Input for this task
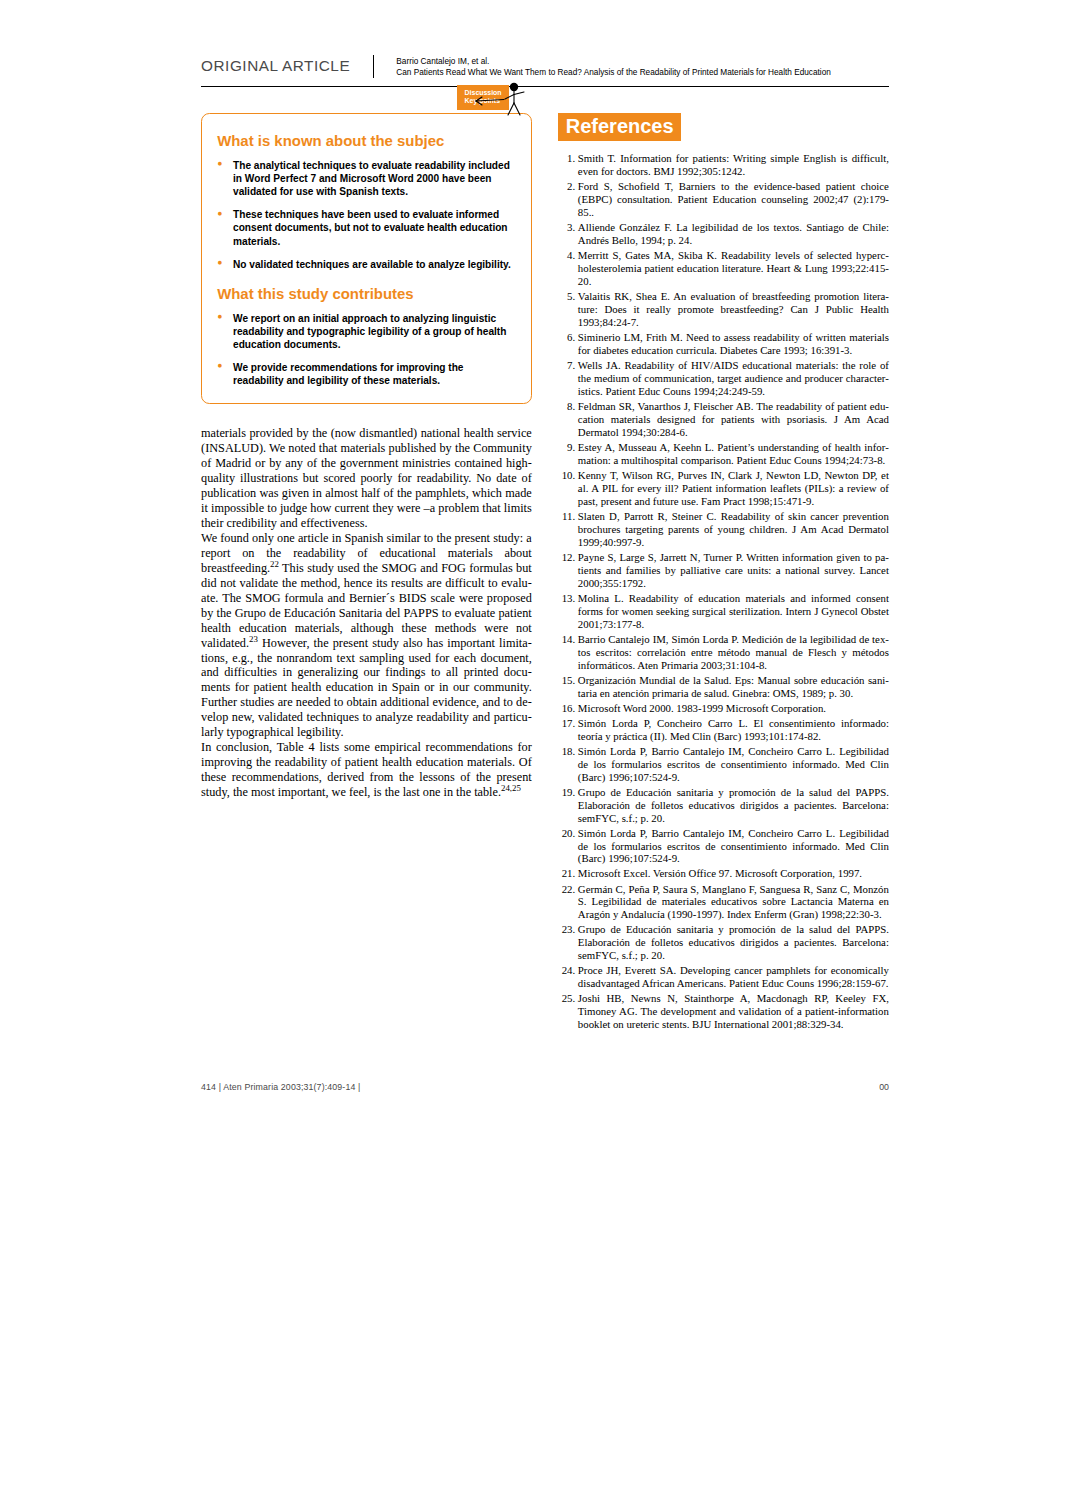ORIGINAL ARTICLE
Barrio Cantalejo IM, et al.
Can Patients Read What We Want Them to Read? Analysis of the Readability of Printed Materials for Health Education
Discussion
Key points
What is known about the subjec
The analytical techniques to evaluate readability included in Word Perfect 7 and Microsoft Word 2000 have been validated for use with Spanish texts.
These techniques have been used to evaluate informed consent documents, but not to evaluate health education materials.
No validated techniques are available to analyze legibility.
What this study contributes
We report on an initial approach to analyzing linguistic readability and typographic legibility of a group of health education documents.
We provide recommendations for improving the readability and legibility of these materials.
materials provided by the (now dismantled) national health service (INSALUD). We noted that materials published by the Community of Madrid or by any of the government ministries contained high-quality illustrations but scored poorly for readability. No date of publication was given in almost half of the pamphlets, which made it impossible to judge how current they were –a problem that limits their credibility and effectiveness.
We found only one article in Spanish similar to the present study: a report on the readability of educational materials about breastfeeding.22 This study used the SMOG and FOG formulas but did not validate the method, hence its results are difficult to evaluate. The SMOG formula and Bernier´s BIDS scale were proposed by the Grupo de Educación Sanitaria del PAPPS to evaluate patient health education materials, although these methods were not validated.23 However, the present study also has important limitations, e.g., the nonrandom text sampling used for each document, and difficulties in generalizing our findings to all printed documents for patient health education in Spain or in our community. Further studies are needed to obtain additional evidence, and to develop new, validated techniques to analyze readability and particularly typographical legibility.
In conclusion, Table 4 lists some empirical recommendations for improving the readability of patient health education materials. Of these recommendations, derived from the lessons of the present study, the most important, we feel, is the last one in the table.24,25
References
Smith T. Information for patients: Writing simple English is difficult, even for doctors. BMJ 1992;305:1242.
Ford S, Schofield T, Barniers to the evidence-based patient choice (EBPC) consultation. Patient Education counseling 2002;47 (2):179-85..
Alliende González F. La legibilidad de los textos. Santiago de Chile: Andrés Bello, 1994; p. 24.
Merritt S, Gates MA, Skiba K. Readability levels of selected hypercholesterolemia patient education literature. Heart & Lung 1993;22:415-20.
Valaitis RK, Shea E. An evaluation of breastfeeding promotion literature: Does it really promote breastfeeding? Can J Public Health 1993;84:24-7.
Siminerio LM, Frith M. Need to assess readability of written materials for diabetes education curricula. Diabetes Care 1993; 16:391-3.
Wells JA. Readability of HIV/AIDS educational materials: the role of the medium of communication, target audience and producer characteristics. Patient Educ Couns 1994;24:249-59.
Feldman SR, Vanarthos J, Fleischer AB. The readability of patient education materials designed for patients with psoriasis. J Am Acad Dermatol 1994;30:284-6.
Estey A, Musseau A, Keehn L. Patient’s understanding of health information: a multihospital comparison. Patient Educ Couns 1994;24:73-8.
Kenny T, Wilson RG, Purves IN, Clark J, Newton LD, Newton DP, et al. A PIL for every ill? Patient information leaflets (PILs): a review of past, present and future use. Fam Pract 1998;15:471-9.
Slaten D, Parrott R, Steiner C. Readability of skin cancer prevention brochures targeting parents of young children. J Am Acad Dermatol 1999;40:997-9.
Payne S, Large S, Jarrett N, Turner P. Written information given to patients and families by palliative care units: a national survey. Lancet 2000;355:1792.
Molina L. Readability of education materials and informed consent forms for women seeking surgical sterilization. Intern J Gynecol Obstet 2001;73:177-8.
Barrio Cantalejo IM, Simón Lorda P. Medición de la legibilidad de textos escritos: correlación entre método manual de Flesch y métodos informáticos. Aten Primaria 2003;31:104-8.
Organización Mundial de la Salud. Eps: Manual sobre educación sanitaria en atención primaria de salud. Ginebra: OMS, 1989; p. 30.
Microsoft Word 2000. 1983-1999 Microsoft Corporation.
Simón Lorda P, Concheiro Carro L. El consentimiento informado: teoría y práctica (II). Med Clin (Barc) 1993;101:174-82.
Simón Lorda P, Barrio Cantalejo IM, Concheiro Carro L. Legibilidad de los formularios escritos de consentimiento informado. Med Clin (Barc) 1996;107:524-9.
Grupo de Educación sanitaria y promoción de la salud del PAPPS. Elaboración de folletos educativos dirigidos a pacientes. Barcelona: semFYC, s.f.; p. 20.
Simón Lorda P, Barrio Cantalejo IM, Concheiro Carro L. Legibilidad de los formularios escritos de consentimiento informado. Med Clin (Barc) 1996;107:524-9.
Microsoft Excel. Versión Office 97. Microsoft Corporation, 1997.
Germán C, Peña P, Saura S, Manglano F, Sanguesa R, Sanz C, Monzón S. Legibilidad de materiales educativos sobre Lactancia Materna en Aragón y Andalucía (1990-1997). Index Enferm (Gran) 1998;22:30-3.
Grupo de Educación sanitaria y promoción de la salud del PAPPS. Elaboración de folletos educativos dirigidos a pacientes. Barcelona: semFYC, s.f.; p. 20.
Proce JH, Everett SA. Developing cancer pamphlets for economically disadvantaged African Americans. Patient Educ Couns 1996;28:159-67.
Joshi HB, Newns N, Stainthorpe A, Macdonagh RP, Keeley FX, Timoney AG. The development and validation of a patient-information booklet on ureteric stents. BJU International 2001;88:329-34.
414 | Aten Primaria 2003;31(7):409-14 |
00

Your objective
Only these lines belong in the answer: the first line of the listing above through the line holding "We provide recommendations", printed exactly and without pictures.

Solved problem
ORIGINAL ARTICLE
Barrio Cantalejo IM, et al.
Can Patients Read What We Want Them to Read? Analysis of the Readability of Printed Materials for Health Education
Discussion
Key points
What is known about the subjec
The analytical techniques to evaluate readability included in Word Perfect 7 and Microsoft Word 2000 have been validated for use with Spanish texts.
These techniques have been used to evaluate informed consent documents, but not to evaluate health education materials.
No validated techniques are available to analyze legibility.
What this study contributes
We report on an initial approach to analyzing linguistic readability and typographic legibility of a group of health education documents.
We provide recommendations for improving the readability and legibility of these materials.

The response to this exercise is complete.